+++ Provided passage
The Japanese are negotiating with the United States manufacturer, Westinghouse, to purchase some fissile material storage containers for a storage facility at Mayak, Russia. This project is a major component of the CTR program. While the Department of Defense is not yet certain how many, if any, the Japanese will purchase, it could be that a Japanese purchase would decrease the DOD requirements for container purchases by as much as $15 million. Accordingly, the Department of Defense plans to use this $15 million to augment some of the funds from the Belarus account for the classified project. The remaining fiscal year 1997 container funding in the amount of $23.5 million are being notified to Congress to enable purchase of containers to complete the 50,000 container requirement.

In short, Mr. President, the Congress has been notified on a new, classified nonproliferation project which will use all of the CTR funds no longer needed for fissile material container, and many of the obligated funds previously planned for Belarus in the event Belarus is not recertified. This project is important and time-sensitive and deserves our support.

Unobligated CTR Funds

Mr. President, the issue of unobligated CTR funds is an annual one. Inevitable delays in obligating funds in a given fiscal year result from the annual certification process, a very complicated process from the beginning of the nonnuclear legislative efforts in 1991.

For example, the Department of Defense did not have authority to spend fiscal year 1997 CTR funds until April 1997, following completion of the certification process and notification to Congress of intent to obligate the fiscal year 1997 funds.

Mr. President, this means simply that well over half of the year was consumed due to the legislative requirements of the certification process and the notification of intent to Congress.

Over the life of the CTR Program, DOD has notified to the Congress intent to obligate approximately $1.8 billion. Of this amount, $1.3 billion has been obligated, and an additional $38.5 million soon will be notified. Therefore, DOD has $513 million--not $700 million--in currently unobligated CTR funds.

For fiscal year 1997, DOD has so far obligated $208 million, with plans to obligate another $200 million by the end of the fiscal year. As defined in the CTR Multi-year Program Plan reported to Congress earlier this month, the remaining $313 million in unobligated funds have been committed to specific countries by signed agreement and are earmarked for specific CTR projects. For example, we have agreements and have earmarked funds for SS-18 ICBM elimination in Russia and SS-24 elimination in Ukraine.

The bottom line, Mr. President, is that execution of these funds has been thoroughly planned, and agreements with recipient nations have been signed to allow this assistance for eliminating these strategic systems to proceed per the DOD plan.

the material protection, control, and accounting program

Mr. President, let me turn to the second program for which we seek to restore full funding through this amendment--this is, the Material Protection, Control, and Accounting Program.

Mr. President, most Members can appreciate the direct benefits to our security from assisting in the elimination of strategic weapons systems targeted on the United States. Perhaps more difficult to comprehend is the threat posed by the potential leakage of weapons-grade nuclear materials.
++++++
+++ Extracted data
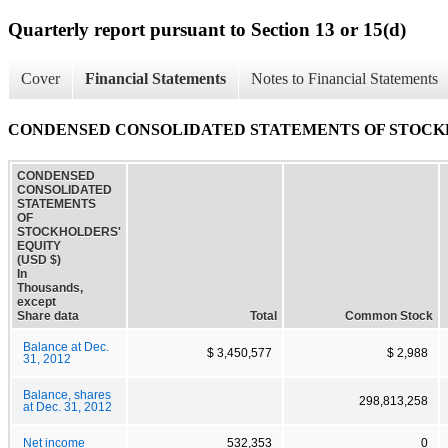
Quarterly report pursuant to Section 13 or 15(d)
Cover
Financial Statements
Notes to Financial Statements
CONDENSED CONSOLIDATED STATEMENTS OF STOCK
CONDENSED
CONSOLIDATED
STATEMENTS
OF
STOCKHOLDERS'
EQUITY
(USD $)
In
Thousands,
except
Share data
Total
Common Stock
Balance at Dec.
$ 3,450,577
$ 2,988
31, 2012
Balance, shares
298,813,258
at Dec. 31, 2012
Net income
532,353
0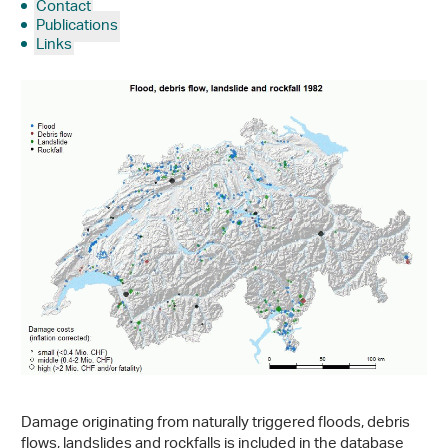
Contact
Publications
Links
Damage originating from naturally triggered floods, debris
flows, landslides and rockfalls is included in the database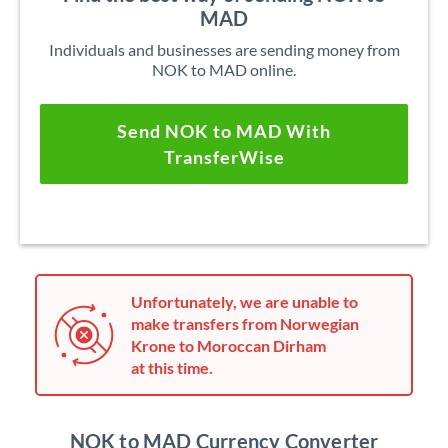
MAD
Individuals and businesses are sending money from
NOK to MAD online.
Send NOK to MAD With
TransferWise
Unfortunately, we are unable to
make transfers from Norwegian
Krone to Moroccan Dirham
at this time.
NOK to MAD Currency Converter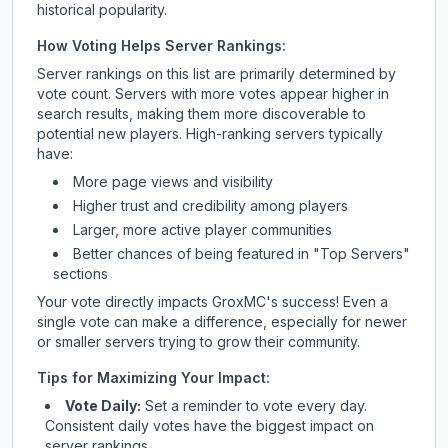
historical popularity.
How Voting Helps Server Rankings:
Server rankings on this list are primarily determined by
vote count. Servers with more votes appear higher in
search results, making them more discoverable to
potential new players. High-ranking servers typically
have:
More page views and visibility
Higher trust and credibility among players
Larger, more active player communities
Better chances of being featured in "Top Servers"
sections
Your vote directly impacts
GroxMC
's success! Even a
single vote can make a difference, especially for newer
or smaller servers trying to grow their community.
Tips for Maximizing Your Impact:
Vote Daily:
Set a reminder to vote every day.
Consistent daily votes have the biggest impact on
server rankings.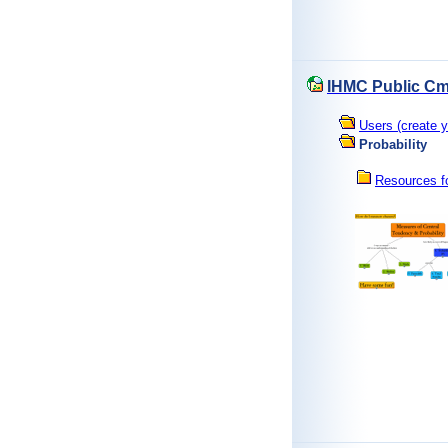
IHMC Public Cm
Users (create y
Probability
Resources fo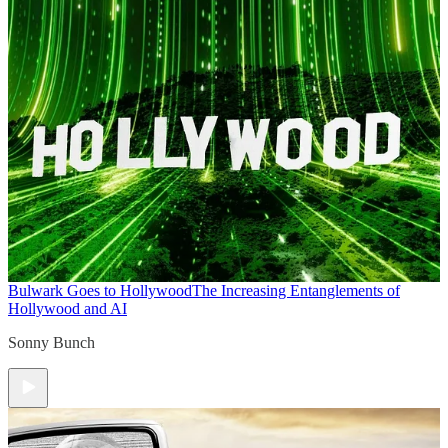
Bulwark Goes to Hollywood
The Increasing Entanglements of
Hollywood and AI
Sonny Bunch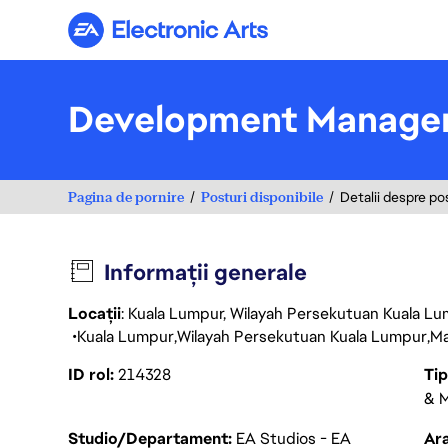
Electronic Arts
Development Manage
Pagina de pornire
Posturi disponibile
Detalii despre po
Informații generale
Locații
: Kuala Lumpur, Wilayah Persekutuan Kuala Lu
Kuala Lumpur
Wilayah Persekutuan Kuala Lumpur
Ma
ID rol
214328
Ti
& M
Studio/Departament
EA Studios - EA
Ara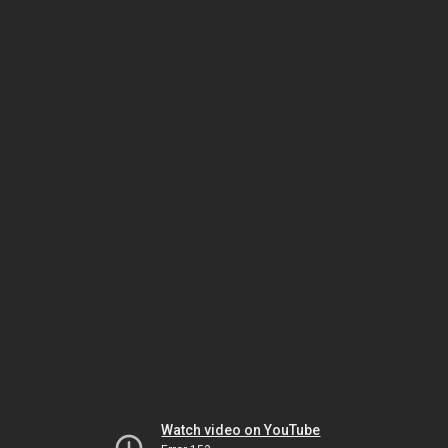
Watch video on YouTube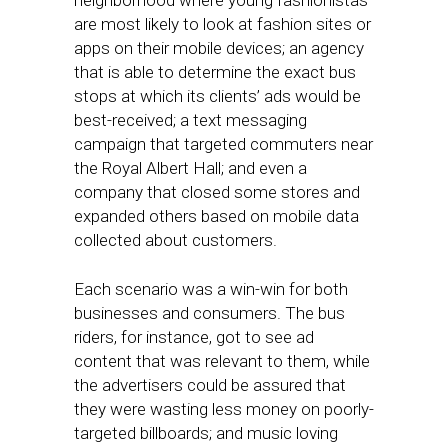
neighborhood where young fashionistas
are most likely to look at fashion sites or
apps on their mobile devices; an agency
that is able to determine the exact bus
stops at which its clients’ ads would be
best-received; a text messaging
campaign that targeted commuters near
the Royal Albert Hall; and even a
company that closed some stores and
expanded others based on mobile data
collected about customers.
Each scenario was a win-win for both
businesses and consumers. The bus
riders, for instance, got to see ad
content that was relevant to them, while
the advertisers could be assured that
they were wasting less money on poorly-
targeted billboards; and music loving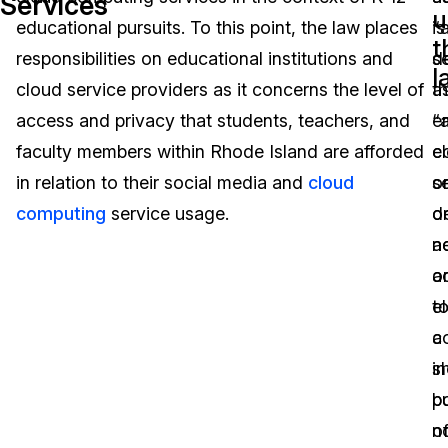
Services
u
educational pursuits. To this point, the law places
is
“
Image Redaction
Education
Blogs
t
responsibilities on educational institutions and
d
s
l
Transcription & Translation
Government
Case Studies
cloud service providers as it concerns the level of
a
th
access and privacy that students, teachers, and
“
e
Legal
Help Center
faculty members within Rhode Island are afforded
e
c
in relation to their social media and
cloud
s
o
Financial Services
What's New
computing
service usage.
o
d
Casinos
Customer Stories
a
n
o
a
Media & Entertainment
About Us
e
t
Call Centers
c
a
Careers
in
s
Crisis Centers & Hotlines
Contact Us
b
p
n
o
Retail
Partnerships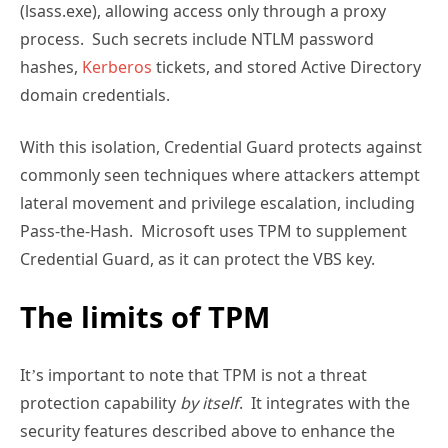
(lsass.exe), allowing access only through a proxy
process. Such secrets include NTLM password
hashes,
Kerberos
tickets, and stored Active Directory
domain credentials.
With this isolation, Credential Guard protects against
commonly seen techniques where attackers attempt
lateral movement and privilege escalation, including
Pass-the-Hash. Microsoft uses TPM to supplement
Credential Guard, as it can protect the VBS key.
The limits of TPM
It’s important to note that TPM is not a threat
protection capability
by itself
. It integrates with the
security features described above to enhance the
++++++
Retype the part of the CTR funding speech from "Over the life" to "elimination in Ukraine.", word for word.

Over the life of the CTR Program, DOD has notified to the Congress intent to obligate approximately $1.8 billion. Of this amount, $1.3 billion has been obligated, and an additional $38.5 million soon will be notified. Therefore, DOD has $513 million--not $700 million--in currently unobligated CTR funds.

For fiscal year 1997, DOD has so far obligated $208 million, with plans to obligate another $200 million by the end of the fiscal year. As defined in the CTR Multi-year Program Plan reported to Congress earlier this month, the remaining $313 million in unobligated funds have been committed to specific countries by signed agreement and are earmarked for specific CTR projects. For example, we have agreements and have earmarked funds for SS-18 ICBM elimination in Russia and SS-24 elimination in Ukraine.